I. Regression and classification

Supervised learning #

In our context, the goal of supervised learning will be to find a function \(\hat{f}\) so that

\[\hat{f}(\vec{x}) \approx \vec{y}\] for pairs \((\vec{x},\vec{y})\) in some data set \(\mathcal{D}\), allowing us to use the input vector \(\vec{x}\) to make a prediction about the output vector \(\vec{y}\). We will look for, and it makes sense to do so, an \(\hat{f}\) that is continuous. But how does one go about looking for a completely generic continuous function? Instead, we will focus on looking for functions in a hypothesis class \(\mathcal{H}\) that is:

sufficiently rich so that every continuous function can be approximated by a sequence of functions in \(\mathcal{H}\), and
each function in \(\mathcal{H}\) can be described by a finite number of real-valued parameters; thus approximating \(\hat{f}\) will boil down to finding good values of these parameters.

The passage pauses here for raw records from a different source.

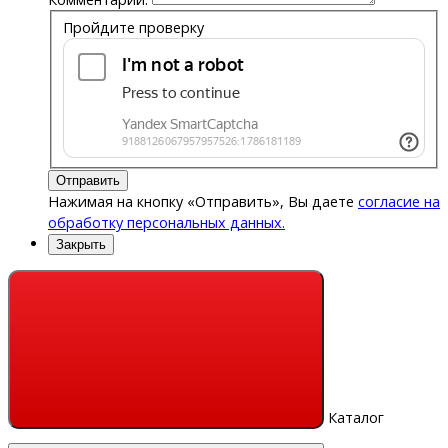
Пройдите проверку
Отправить
Нажимая на кнопку «Отправить», Вы даете
согласие на
обработку персональных данных.
Закрыть
Каталог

As we will see, the sets of polynomials, trigonometric polynomials, and dense as well as convolutional neural networks all form examples such hypothesis classes. We will focus on two main machine learning problems:

Regression: Given an input vector \(\vec{x} \in \mathbb{R}^n\), predict an output vector \(\vec{y} \in \mathbb{R}^m\). For instance, one can hope to be able to predict the sales price of a piece of real estate, or the annual crop yield of a farm, given sufficiently detailed feature vectors \(\vec{x}\).

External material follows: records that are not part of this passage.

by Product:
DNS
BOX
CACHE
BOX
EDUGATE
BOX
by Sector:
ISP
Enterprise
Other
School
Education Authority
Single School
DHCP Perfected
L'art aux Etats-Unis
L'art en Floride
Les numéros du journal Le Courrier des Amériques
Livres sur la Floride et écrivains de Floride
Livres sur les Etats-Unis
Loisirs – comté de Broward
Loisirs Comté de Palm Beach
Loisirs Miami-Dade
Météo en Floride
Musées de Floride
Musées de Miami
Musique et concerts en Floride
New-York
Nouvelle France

Classification: Given an input vector \(\vec{x} \in \mathbb{R}^n\), predict the class of the underlying individual. For instance, one can hope to recognize a handwritten digit from the vector formed by the pixel values of its image.

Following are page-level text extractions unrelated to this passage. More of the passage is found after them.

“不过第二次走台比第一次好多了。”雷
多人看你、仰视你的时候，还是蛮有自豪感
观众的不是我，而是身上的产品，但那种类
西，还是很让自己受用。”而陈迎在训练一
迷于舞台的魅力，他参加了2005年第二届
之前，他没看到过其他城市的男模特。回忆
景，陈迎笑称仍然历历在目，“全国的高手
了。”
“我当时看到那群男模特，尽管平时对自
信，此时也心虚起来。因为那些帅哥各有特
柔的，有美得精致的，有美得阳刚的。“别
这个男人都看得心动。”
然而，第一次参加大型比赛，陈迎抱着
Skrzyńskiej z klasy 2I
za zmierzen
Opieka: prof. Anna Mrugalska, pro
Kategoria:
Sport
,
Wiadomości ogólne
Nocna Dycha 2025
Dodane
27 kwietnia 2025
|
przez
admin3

This section of the course is divided into three parts. Approximation theory will develop tools and techniques designed to evaluate the expressiveness of a hypothesis class of functions. We will cover the Weierstrass Approximation Theorem for polynomials and its multivariate and trigonometric generalizations, and extend our techniques to be able to analyze more complex models like neural networks later in the course. Generalized regression will address techniques to find functions in a hypothesis class that minimize predictive error on a data set \(\mathcal{D}\). We will begin with the classical study of linear regression and generalize our work to multivariate polynomial regression. And Empirical risk minimization will describe iterative optimization tools designed to efficiently find models that minimize predictive error. While we will focus our analysis on gradient-based methods, there will be some discussion of other, more ad hoc machine learning models.